Cox17 is a low molecular weight protein found in both yeast an mammalian cells (Beers et al., 1997). The Cox17 ORF in yeast encodes an 8057 Dalton polypeptide (Srinivasan et al. 1998). The yeast Cox17 contains seven cysteinal residues, six of which are conserved in the human Cox17 protein.
Cox17 Amino Acid Sequence:
NCBI Protein Accession Number: NP_013092
Using the Cox17 amino acid sequence shown above, a search of the Blastp database yielded the following results:
Figure 5: Blastp results for the Cox17 protein sequence. Figure was obtained using the Blastp database.

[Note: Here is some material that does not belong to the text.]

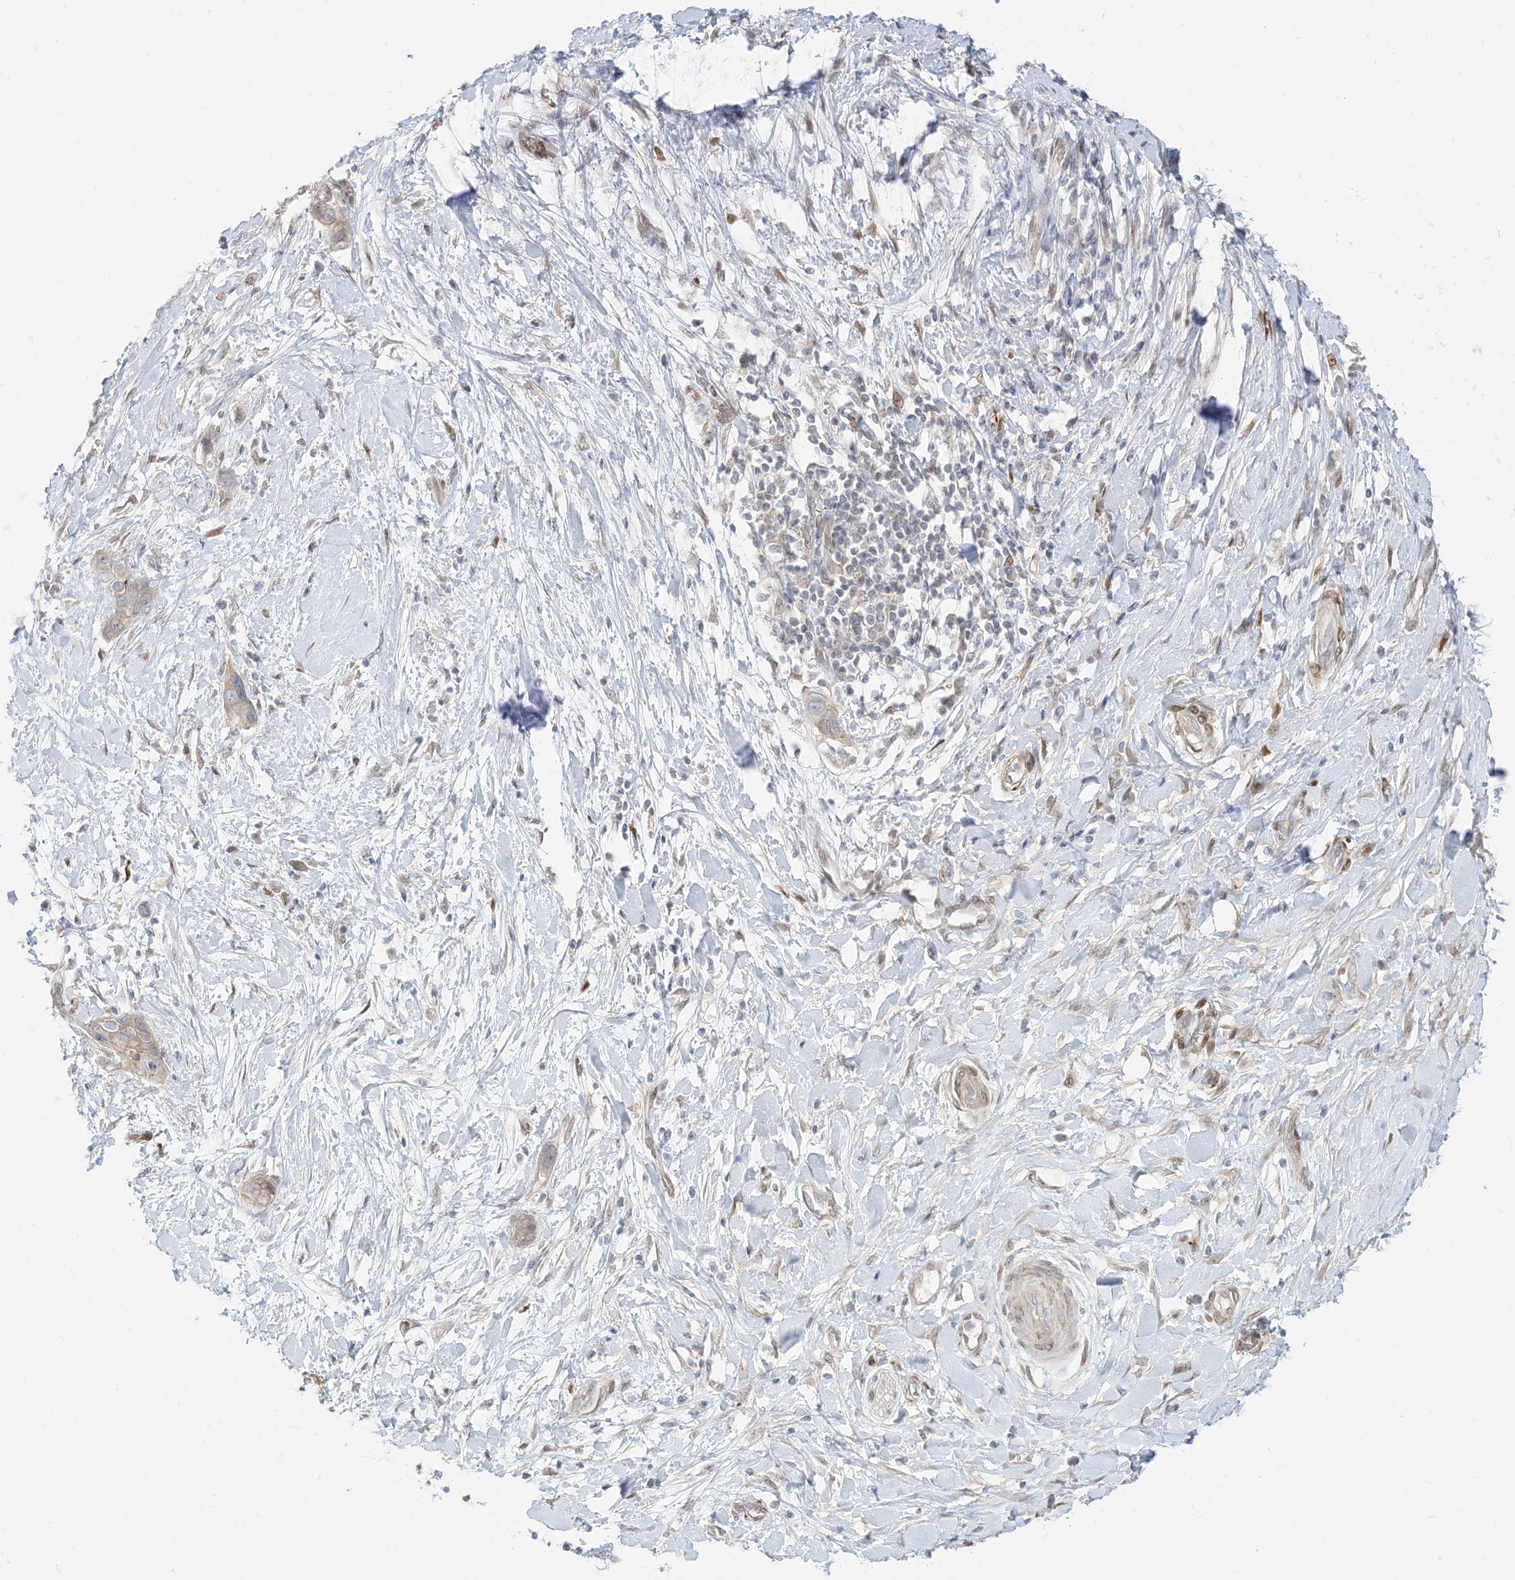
{"staining": {"intensity": "weak", "quantity": "<25%", "location": "cytoplasmic/membranous"}, "tissue": "pancreatic cancer", "cell_type": "Tumor cells", "image_type": "cancer", "snomed": [{"axis": "morphology", "description": "Normal tissue, NOS"}, {"axis": "morphology", "description": "Adenocarcinoma, NOS"}, {"axis": "topography", "description": "Pancreas"}, {"axis": "topography", "description": "Peripheral nerve tissue"}], "caption": "The immunohistochemistry (IHC) photomicrograph has no significant positivity in tumor cells of pancreatic cancer tissue.", "gene": "RIN1", "patient": {"sex": "male", "age": 59}}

Most of the significant alignments between the S. Cerevisiae Cox17 protein and other proteins are either unnamed or hypotheitcal protein products of various fungal species. The Blastp results also indicated that the Cox17 protein contained only one conserved domain:
Figure 6: NCBI conserved domain search for the Cox17 protein. Figured obtained from NCBI Conserved Domain.
The Cox17 domain is conserved in 24 eukaryotic species and is known to be involved in copper transport from the cytosol to the inter-membrane space of the mitochondria in all of these speices.

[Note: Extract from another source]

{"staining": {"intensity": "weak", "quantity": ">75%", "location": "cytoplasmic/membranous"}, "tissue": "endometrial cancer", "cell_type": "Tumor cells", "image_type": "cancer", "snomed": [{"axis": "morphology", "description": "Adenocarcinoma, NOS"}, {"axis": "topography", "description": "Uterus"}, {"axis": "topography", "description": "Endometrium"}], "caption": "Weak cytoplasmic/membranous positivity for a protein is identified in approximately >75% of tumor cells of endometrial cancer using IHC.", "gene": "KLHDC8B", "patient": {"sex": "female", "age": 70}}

In order to determine if there were any more broadly related proteins, a PSI-Blast analysis of the Cox17 yeast protein was performed. PSI-Blast yields the following dendogram:
Figure 7: Dedogram generated using PSI Blast analysis of the Cox17 protein. PSI blast identifies broadly related protein families. This figure was obtained from the Saccharomyce Genome Database under the information for Cox17.

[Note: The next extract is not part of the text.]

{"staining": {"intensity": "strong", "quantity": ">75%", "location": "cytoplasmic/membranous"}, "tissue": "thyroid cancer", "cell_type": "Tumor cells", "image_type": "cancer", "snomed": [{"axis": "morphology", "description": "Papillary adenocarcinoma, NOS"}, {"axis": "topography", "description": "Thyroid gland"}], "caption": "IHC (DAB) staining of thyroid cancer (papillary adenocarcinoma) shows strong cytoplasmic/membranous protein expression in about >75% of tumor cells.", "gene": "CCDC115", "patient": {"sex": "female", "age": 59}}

This indicates that Cox17 is most closely related to other yeast and fungal proteins, showing some similarity with other unclassified/unknown sequences.
Mutations in Cox17:
Yeast cells that harbor a mutant Cox17 gene are respiratory-deficient but are still able to synthesize mitochondially and nuclearly encoded cytochrome oxidase units. This respiratory defect can be partially rescued by high exogenous Cu(II) levels, providing further evidence that Cox17 in involved with copper ion delivery to the mitochondria. A study of the effects of various mutations in the Cox17 gene revealed that three of the seven cysteinyl residues are critical for Cox17 function, and these three residues are present in a Cys-Cys-Xaa-Cys sequence motif. Single substitution of any of the three cysteines with serines results in a nonfunctional cytochrome oxidase complex. Mutant proteins that lack only one of the critical Cys residues retain the ability to bind three Cu(I) ions and are imported within the mitochondria. In contrast, Cox17 molecules with a double Cys-Ser mutation exhibit no Cu(I) binding but are still localized to the mitochondria (Heaton et al. 2000).
Homologs of Cox17
There are several known homologs of yeast Cox17 in various other organisms. Some of their protein accession numbers are listed below:
Arabidopsis thaliana: NP_566508
Cox17 in Mammalian Cells:
A study was completed by Amaravadi et al. in 1997 to determine if Cox17 is present in mammalian cells. To make this determination, the group used a yeast straicontaining a null mutation in Cox17 and transformed this with a human cDNA expresion library. All of the clones obtained from the transformations contained a common cDNA sequence homologous to yeast Cox17. This cloning of the mammalian Cox17 homolog suggests that this protein plays a role in copper recruitment in alleukaryotic cells. This gene is also a target being investigated in cytochrome oxidase definciencies in humans.
Another yeast protein, Cox23, has been shown to be required for the expression of cytochrome oxidase. Cox 23 is homologous to Cox17 and null mutants can be rescued by high exogenous copper concentrations when the mutant contains Cox17 on a high copy plasmid. Like Cox17, Cox23 is found in the intermembrane space of the mitochondria, suggesting that they function in a common pathway (Barros et al. 2004).